(TASK ITEM): Reproduce the whole listing exactly and let no picture into the copy.

(EXTRACTED DATA):
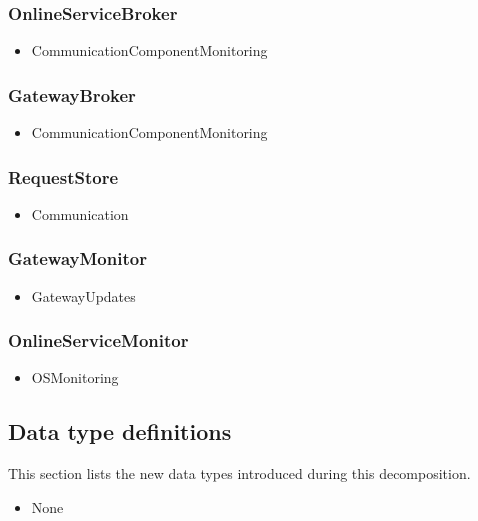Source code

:     \subsubsection{OnlineServiceBroker}
        \begin{itemize}
            \item CommunicationComponentMonitoring
        \end{itemize}

    \subsubsection{GatewayBroker}
        \begin{itemize}
            \item CommunicationComponentMonitoring
        \end{itemize}

    \subsubsection{RequestStore}
        \begin{itemize}
            \item Communication
        \end{itemize}

    \subsubsection{GatewayMonitor}
        \begin{itemize}
            \item GatewayUpdates
        \end{itemize}

    \subsubsection{OnlineServiceMonitor}
        \begin{itemize}
            \item OSMonitoring
        \end{itemize}

\subsection{Data type definitions}
    This section lists the new data types introduced during this decomposition.

    \begin{itemize}
        \item None
    \end{itemize}
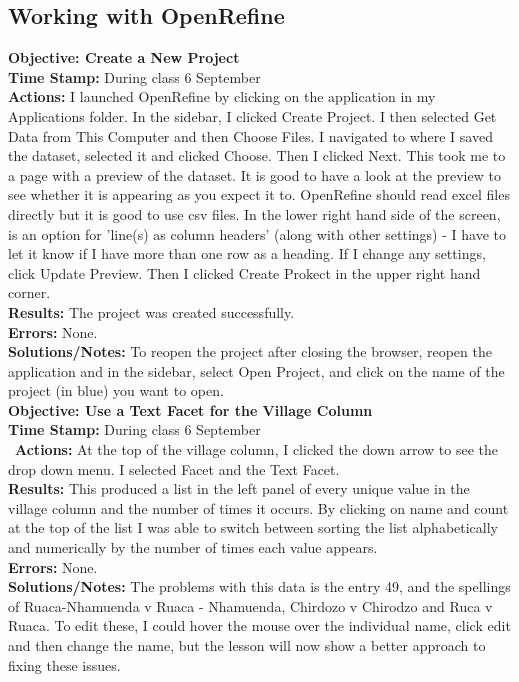 \documentclass{article}
\begin{document}
\begin{FlushLeft}
\subsection{Working with OpenRefine}
\textbf{Objective: Create a New Project}\\ 
\textbf{Time Stamp:} During class 6 September\\
\textbf{Actions:} I launched OpenRefine by clicking on the application in my Applications folder. In the sidebar, I clicked Create Project. I then selected Get Data from This Computer and then Choose Files. I navigated to where I saved the dataset, selected it and clicked Choose. Then I clicked Next. This took me to a page with a preview of the dataset. It is good to have a look at the preview to see whether it is appearing as you expect it to. OpenRefine should read excel files directly but it is good to use csv files. In the lower right hand side of the screen, is an option for 'line(s) as column headers' (along with other settings) - I have to let it know if I have more than one row as a heading. If I change any settings, click Update Preview. Then I clicked Create Prokect in the upper right hand corner. \\
\textbf{Results:} The project was created successfully. \\
\textbf{Errors:} None.\\
\textbf{Solutions/Notes:} To reopen the project after closing the browser, reopen the application and in the sidebar, select Open Project, and click on the name of the project (in blue) you want to open.\\
\vspace{5mm}
\textbf{Objective: Use a Text Facet for the Village Column}\\ 
\textbf{Time Stamp:} During class 6 September\\\
\textbf{Actions:} At the top of the village column, I clicked the down arrow to see the drop down menu. I selected Facet and the Text Facet.\\
\textbf{Results:} This produced a list in the left panel of every unique value in the village column and the number of times it occurs. By clicking on name and count at the top of the list I was able to switch between sorting the list alphabetically and numerically by the number of times each value appears. \\
\textbf{Errors:} None.\\
\textbf{Solutions/Notes:} The problems with this data is the entry 49, and the spellings of Ruaca-Nhamuenda v Ruaca - Nhamuenda, Chirdozo v Chirodzo and Ruca v Ruaca. To edit these, I could hover the mouse over the individual name, click edit and then change the name, but the lesson will now show a better approach to fixing these issues. \\

\end{FlushLeft}
\end{document}
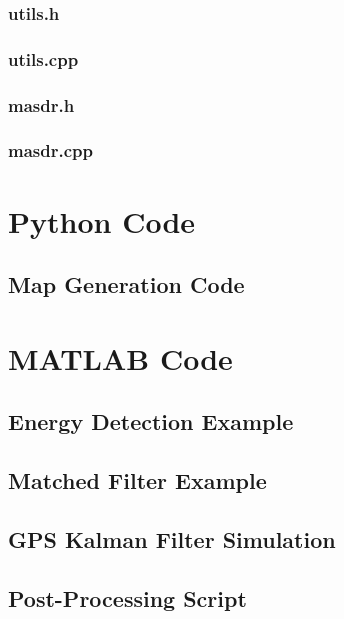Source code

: \subsection{utils.h}

\subsection{utils.cpp}

\subsection{masdr.h}


\subsection{masdr.cpp}

\pagebreak

\chapter{Python Code}
\section{Map Generation Code}
\label{app:mapping_script}

\pagebreak
\pagebreak

\chapter{MATLAB Code}

\section{Energy Detection Example}
\label{app:energy_detection}

\pagebreak

\section{Matched Filter Example}
\label{app:matched_filter}

\pagebreak

\section{GPS Kalman Filter Simulation}
\label{app:kf_sim}

\pagebreak

\section{Post-Processing Script}
\label{app:matlab_proc}

\pagebreak

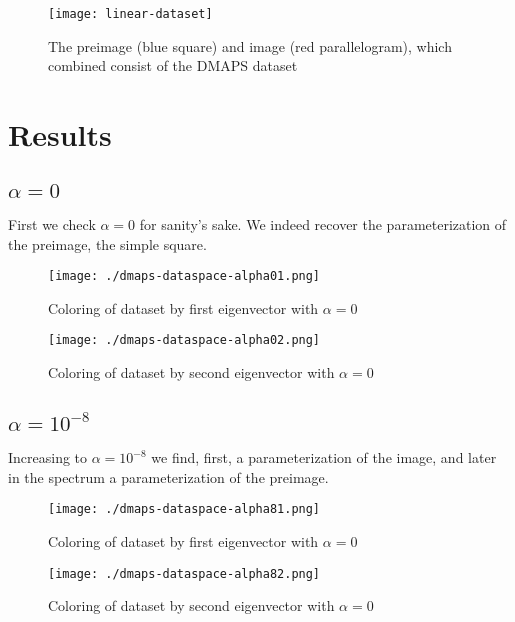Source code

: \documentclass[11pt]{article}
\begin{document}
\begin{figure}[htbp]
  \centering
  \texttt{[image: linear-dataset]}
  \caption{The preimage (blue square) and image (red parallelogram),
    which combined consist of the DMAPS dataset}
\end{figure}

\clearpage

\section{Results}

\subsection{$\alpha=0$}

First we check $\alpha = 0$ for sanity's sake. We indeed recover the
parameterization of the preimage, the simple square.

\begin{figure}[htbp]
  \centering
  \texttt{[image: ./dmaps-dataspace-alpha01.png]}
  \caption{Coloring of dataset by first eigenvector with $\alpha=0$}
\end{figure}

\begin{figure}[htbp]
  \centering
  \texttt{[image: ./dmaps-dataspace-alpha02.png]}
  \caption{Coloring of dataset by second eigenvector with $\alpha=0$}
\end{figure}

\clearpage

\subsection{$\alpha=10^{-8}$}

Increasing to $\alpha = 10^{-8}$ we find, first, a parameterization of
the image, and later in the spectrum a parameterization of the
preimage. 

\begin{figure}[htbp]
  \centering
  \texttt{[image: ./dmaps-dataspace-alpha81.png]}
  \caption{Coloring of dataset by first eigenvector with $\alpha=0$}
\end{figure}

\begin{figure}[htbp]
  \centering
  \texttt{[image: ./dmaps-dataspace-alpha82.png]}
  \caption{Coloring of dataset by second eigenvector with $\alpha=0$}
\end{figure}
\end{document}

(SOLUTION TO THIS PROBLEM):
Source code

:     \subsubsection{OnlineServiceBroker}
        \begin{itemize}
            \item CommunicationComponentMonitoring
        \end{itemize}

    \subsubsection{GatewayBroker}
        \begin{itemize}
            \item CommunicationComponentMonitoring
        \end{itemize}

    \subsubsection{RequestStore}
        \begin{itemize}
            \item Communication
        \end{itemize}

    \subsubsection{GatewayMonitor}
        \begin{itemize}
            \item GatewayUpdates
        \end{itemize}

    \subsubsection{OnlineServiceMonitor}
        \begin{itemize}
            \item OSMonitoring
        \end{itemize}

\subsection{Data type definitions}
    This section lists the new data types introduced during this decomposition.

    \begin{itemize}
        \item None
    \end{itemize}
 \documentclass{article}
\begin{document}
\begin{FlushLeft}
\subsection{Working with OpenRefine}
\textbf{Objective: Create a New Project}\\ 
\textbf{Time Stamp:} During class 6 September\\
\textbf{Actions:} I launched OpenRefine by clicking on the application in my Applications folder. In the sidebar, I clicked Create Project. I then selected Get Data from This Computer and then Choose Files. I navigated to where I saved the dataset, selected it and clicked Choose. Then I clicked Next. This took me to a page with a preview of the dataset. It is good to have a look at the preview to see whether it is appearing as you expect it to. OpenRefine should read excel files directly but it is good to use csv files. In the lower right hand side of the screen, is an option for 'line(s) as column headers' (along with other settings) - I have to let it know if I have more than one row as a heading. If I change any settings, click Update Preview. Then I clicked Create Prokect in the upper right hand corner. \\
\textbf{Results:} The project was created successfully. \\
\textbf{Errors:} None.\\
\textbf{Solutions/Notes:} To reopen the project after closing the browser, reopen the application and in the sidebar, select Open Project, and click on the name of the project (in blue) you want to open.\\
\vspace{5mm}
\textbf{Objective: Use a Text Facet for the Village Column}\\ 
\textbf{Time Stamp:} During class 6 September\\\
\textbf{Actions:} At the top of the village column, I clicked the down arrow to see the drop down menu. I selected Facet and the Text Facet.\\
\textbf{Results:} This produced a list in the left panel of every unique value in the village column and the number of times it occurs. By clicking on name and count at the top of the list I was able to switch between sorting the list alphabetically and numerically by the number of times each value appears. \\
\textbf{Errors:} None.\\
\textbf{Solutions/Notes:} The problems with this data is the entry 49, and the spellings of Ruaca-Nhamuenda v Ruaca - Nhamuenda, Chirdozo v Chirodzo and Ruca v Ruaca. To edit these, I could hover the mouse over the individual name, click edit and then change the name, but the lesson will now show a better approach to fixing these issues. \\

\end{FlushLeft}
\end{document}
Source code

: \subsection{utils.h}

\subsection{utils.cpp}

\subsection{masdr.h}


\subsection{masdr.cpp}

\pagebreak

\chapter{Python Code}
\section{Map Generation Code}
\label{app:mapping_script}

\pagebreak
\pagebreak

\chapter{MATLAB Code}

\section{Energy Detection Example}
\label{app:energy_detection}

\pagebreak

\section{Matched Filter Example}
\label{app:matched_filter}

\pagebreak

\section{GPS Kalman Filter Simulation}
\label{app:kf_sim}

\pagebreak

\section{Post-Processing Script}
\label{app:matlab_proc}

\pagebreak

Source code

: \documentclass[11pt]{article}
\begin{document}
\begin{figure}[htbp]
  \centering
  \texttt{[image: linear-dataset]}
  \caption{The preimage (blue square) and image (red parallelogram),
    which combined consist of the DMAPS dataset}
\end{figure}

\clearpage

\section{Results}

\subsection{$\alpha=0$}

First we check $\alpha = 0$ for sanity's sake. We indeed recover the
parameterization of the preimage, the simple square.

\begin{figure}[htbp]
  \centering
  \texttt{[image: ./dmaps-dataspace-alpha01.png]}
  \caption{Coloring of dataset by first eigenvector with $\alpha=0$}
\end{figure}

\begin{figure}[htbp]
  \centering
  \texttt{[image: ./dmaps-dataspace-alpha02.png]}
  \caption{Coloring of dataset by second eigenvector with $\alpha=0$}
\end{figure}

\clearpage

\subsection{$\alpha=10^{-8}$}

Increasing to $\alpha = 10^{-8}$ we find, first, a parameterization of
the image, and later in the spectrum a parameterization of the
preimage. 

\begin{figure}[htbp]
  \centering
  \texttt{[image: ./dmaps-dataspace-alpha81.png]}
  \caption{Coloring of dataset by first eigenvector with $\alpha=0$}
\end{figure}

\begin{figure}[htbp]
  \centering
  \texttt{[image: ./dmaps-dataspace-alpha82.png]}
  \caption{Coloring of dataset by second eigenvector with $\alpha=0$}
\end{figure}
\end{document}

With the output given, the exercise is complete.